── SOURCE RECORDS ──

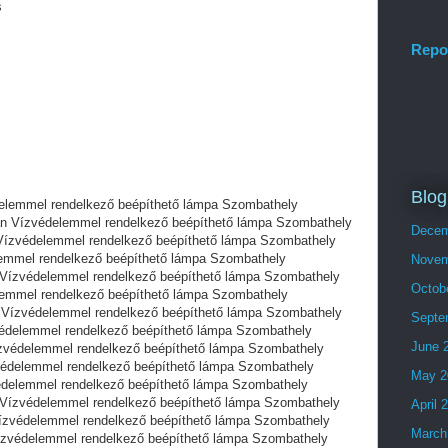
s
Repo
Blog
elemmel rendelkező beépíthető lámpa Szombathely
n Vízvédelemmel rendelkező beépíthető lámpa Szombathely
Decem
́zvédelemmel rendelkező beépíthető lámpa Szombathely
emmel rendelkező beépíthető lámpa Szombathely
Novem
ízvédelemmel rendelkező beépíthető lámpa Szombathely
Octob
emmel rendelkező beépíthető lámpa Szombathely
ízvédelemmel rendelkező beépíthető lámpa Szombathely
Septe
édelemmel rendelkező beépíthető lámpa Szombathely
June 
zvédelemmel rendelkező beépíthető lámpa Szombathely
édelemmel rendelkező beépíthető lámpa Szombathely
May 2
́delemmel rendelkező beépíthető lámpa Szombathely
́zvédelemmel rendelkező beépíthető lámpa Szombathely
April 
védelemmel rendelkező beépíthető lámpa Szombathely
March
védelemmel rendelkező beépíthető lámpa Szombathely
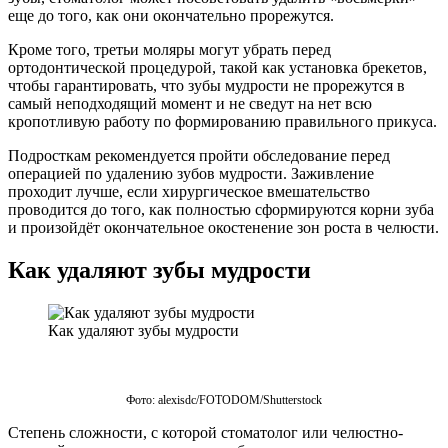
еще до того, как они окончательно прорежутся.
Кроме того, третьи моляры могут убрать перед
ортодонтической процедурой, такой как установка брекетов,
чтобы гарантировать, что зубы мудрости не прорежутся в
самый неподходящий момент и не сведут на нет всю
кропотливую работу по формированию правильного прикуса.
Подросткам рекомендуется пройти обследование перед
операцией по удалению зубов мудрости. Заживление
проходит лучше, если хирургическое вмешательство
проводится до того, как полностью сформируются корни зуба
и произойдёт окончательное окостенение зон роста в челюсти.
Как удаляют зубы мудрости
Как удаляют зубы мудрости
Фото: alexisdc/FOTODOM/Shutterstoсk
Степень сложности, с которой стоматолог или челюстно-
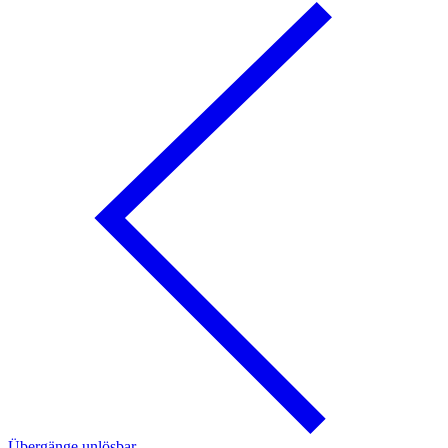
Übergänge unlösbar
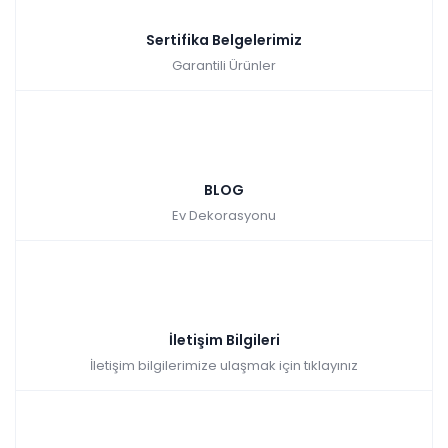
Sertifika Belgelerimiz
Garantili Ürünler
BLOG
Ev Dekorasyonu
İletişim Bilgileri
İletişim bilgilerimize ulaşmak için tıklayınız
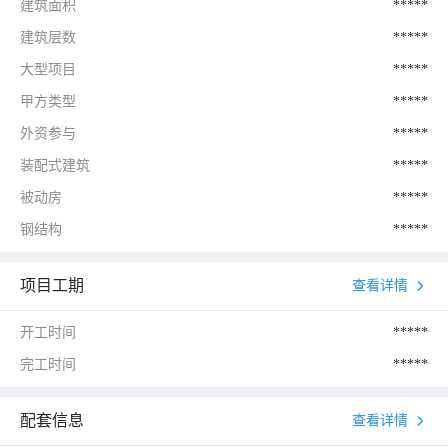
建筑面积
*****
建筑层数
*****
大型项目
*****
甲方类型
*****
外资参与
*****
装配式建筑
*****
被动房
*****
钢结构
*****
项目工期
查看详情
开工时间
*****
完工时间
*****
配套信息
查看详情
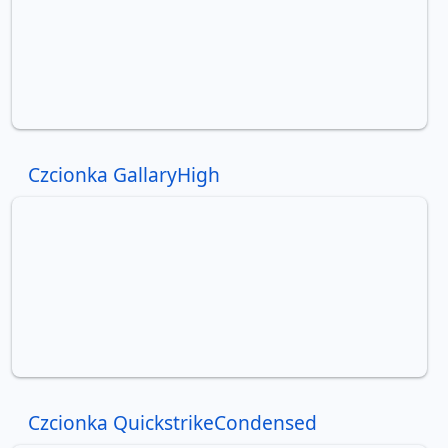
Czcionka GallaryHigh
Czcionka QuickstrikeCondensed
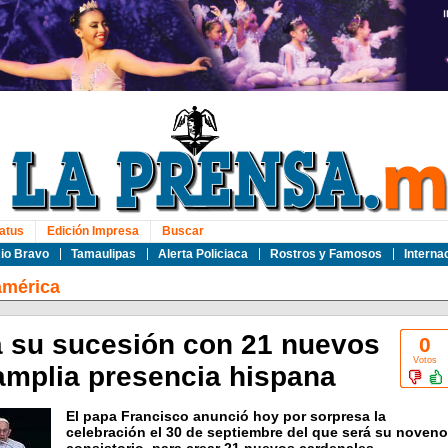
atus
Edición Impresa
Buscar
io Bravo
Tamaulipas
Alerta Policiaca
Rostros y Famosos
Interna
américa
a su sucesión con 21 nuevos
0
Votos
amplia presencia hispana
El papa Francisco anunció hoy por sorpresa la
celebración el 30 de septiembre del que será su noveno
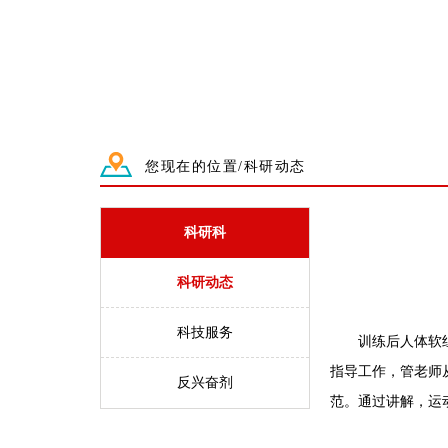
您现在的位置/科研动态
科研科
科研动态
科技服务
训练后人体软组织
指导工作，管老师
反兴奋剂
范。通过讲解，运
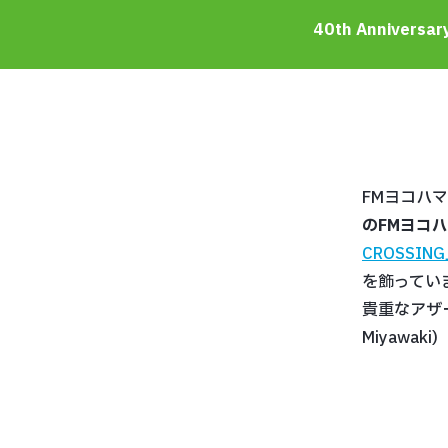
40th Anniversar
FMヨコハ
のFMヨコ
CROSSIN
を飾ってい
貴重なアザー
Miyawaki)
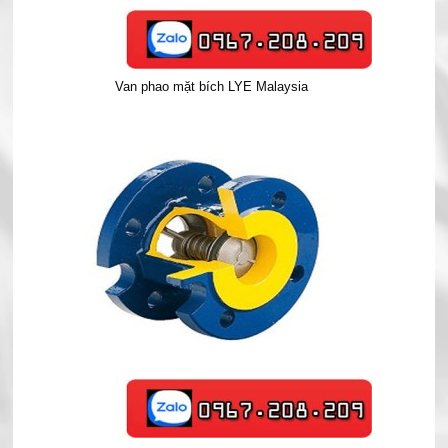
Van phao mặt bích LYE Malaysia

───

**AIM OF THE TASK:** Format the lines of the listing as a numbered list, from the line with "Sertifika Belgelerimiz" through the end of the listing, both ends included, with blank lines left out. Leave the pictures out of the answer.

**RESULT FOR THIS TASK:**
1. Sertifika Belgelerimiz
2. Garantili Ürünler
3. BLOG
4. Ev Dekorasyonu
5. İletişim Bilgileri
6. İletişim bilgilerimize ulaşmak için tıklayınız
7. 建筑面积
8. *****
9. 建筑层数
10. *****
11. 大型项目
12. *****
13. 甲方类型
14. *****
15. 外资参与
16. *****
17. 装配式建筑
18. *****
19. 被动房
20. *****
21. 钢结构
22. *****
23. 项目工期
24. 查看详情
25. 开工时间
26. *****
27. 完工时间
28. *****
29. 配套信息
30. 查看详情
31. Czcionka GallaryHigh
32. Czcionka QuickstrikeCondensed
33. atus
34. Edición Impresa
35. Buscar
36. io Bravo
37. Tamaulipas
38. Alerta Policiaca
39. Rostros y Famosos
40. Interna
41. américa
42. a su sucesión con 21 nuevos
43. 0
44. Votos
45. amplia presencia hispana
46. El papa Francisco anunció hoy por sorpresa la
47. celebración el 30 de septiembre del que será su noveno
48. 您现在的位置/科研动态
49. 科研科
50. 科研动态
51. 科技服务
52. 训练后人体软组织
53. 指导工作，管老师
54. 反兴奋剂
55. 范。通过讲解，运
56. 40th Anniversar
57. FMヨコハ
58. のFMヨコ
59. CROSSIN
60. を飾ってい
61. 貴重なアザー
62. Miyawaki)
63. Van phao mặt bích LYE Malaysia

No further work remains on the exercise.